El rabino Schlanger había organizado recientemente una velada conmemorativa en honor a otros miembros de su comunidad que habían sido asesinados en ataques anteriores. Su muerte ha dejado un profundo impacto en la comunidad judía de Sídney, que ya se encontraba preocupada por el aumento del antisemitismo en Australia. Entre los heridos se encuentra Arsen Ostrovsky, un abogado israelí que había alertado sobre el creciente odio hacia los judíos en el país, especialmente tras los eventos del 7 de octubre.
### Reacciones y medidas de seguridad
La respuesta de las autoridades australianas ha sido rápida. La Policía ha movilizado a su brigada antiterrorista y ha aumentado las medidas de seguridad en la comunidad judía. El comisario de Policía de Nueva Gales del Sur, Mal Lanyon, explicó que la decisión de clasificar el ataque como terrorismo se basó en varios factores, incluyendo la naturaleza del evento y el tipo de armas utilizadas.
El presidente de Israel, Isaac Herzog, condenó el ataque y pidió al gobierno australiano que tome medidas efectivas para combatir la ola de antisemitismo que ha afectado a la sociedad. Herzog enfatizó la necesidad de proteger a las comunidades judías en el extranjero y de actuar contra los actos de violencia que buscan desestabilizar la paz y la convivencia.
La comunidad judía de Sídney ha expresado su temor ante la posibilidad de más ataques, lo que ha llevado a la cancelación de otros eventos relacionados con la festividad de Hanukkah en Melbourne.
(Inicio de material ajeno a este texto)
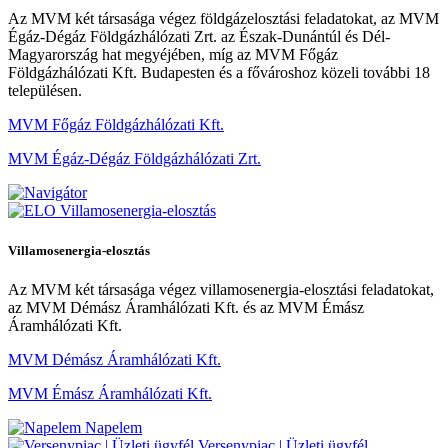
Az MVM két társasága végez földgázelosztási feladatokat, az MVM
Égáz-Dégáz Földgázhálózati Zrt. az Észak-Dunántúl és Dél-
Magyarország hat megyéjében, míg az MVM Főgáz
Földgázhálózati Kft. Budapesten és a fővároshoz közeli további 18
településen.
MVM Főgáz Földgázhálózati Kft.
MVM Égáz-Dégáz Földgázhálózati Zrt.
Villamosenergia-elosztás
Villamosenergia-elosztás
Az MVM két társasága végez villamosenergia-elosztási feladatokat,
az MVM Démász Áramhálózati Kft. és az MVM Émász
Áramhálózati Kft.
MVM Démász Áramhálózati Kft.
MVM Émász Áramhálózati Kft.
Napelem
Versenypiac | Üzleti ügyfél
Este ataque no solo ha dejado un saldo trágico de muertes y heridos, sino que también ha reavivado el debate sobre la seguridad de las comunidades judías en todo el mundo.
Los testigos del ataque han descrito escenas de caos y pánico, con personas corriendo para escapar de los disparos. La Policía ha instado a la población a mantenerse alerta y a reportar cualquier actividad sospechosa. Este ataque se suma a una serie de incidentes antisemitas que han ocurrido en diversas partes del mundo, lo que ha llevado a un llamado a la acción por parte de líderes comunitarios y políticos.
El rabino Schlanger, conocido por su dedicación a la comunidad y su labor humanitaria, deja atrás a su esposa y dos hijos, quienes ahora enfrentan la pérdida de un ser querido en circunstancias tan trágicas. La comunidad judía de Sídney, así como la comunidad internacional, se unen en duelo y solidaridad, mientras se enfrentan a la dura realidad del antisemitismo y la violencia.
Este ataque en Sídney es un recordatorio de la fragilidad de la paz y la necesidad de un compromiso colectivo para erradicar el odio y la intolerancia en todas sus formas. Las autoridades australianas han prometido investigar a fondo el incidente y llevar a los responsables ante la justicia, mientras la comunidad judía busca sanar y reconstruir tras este devastador ataque.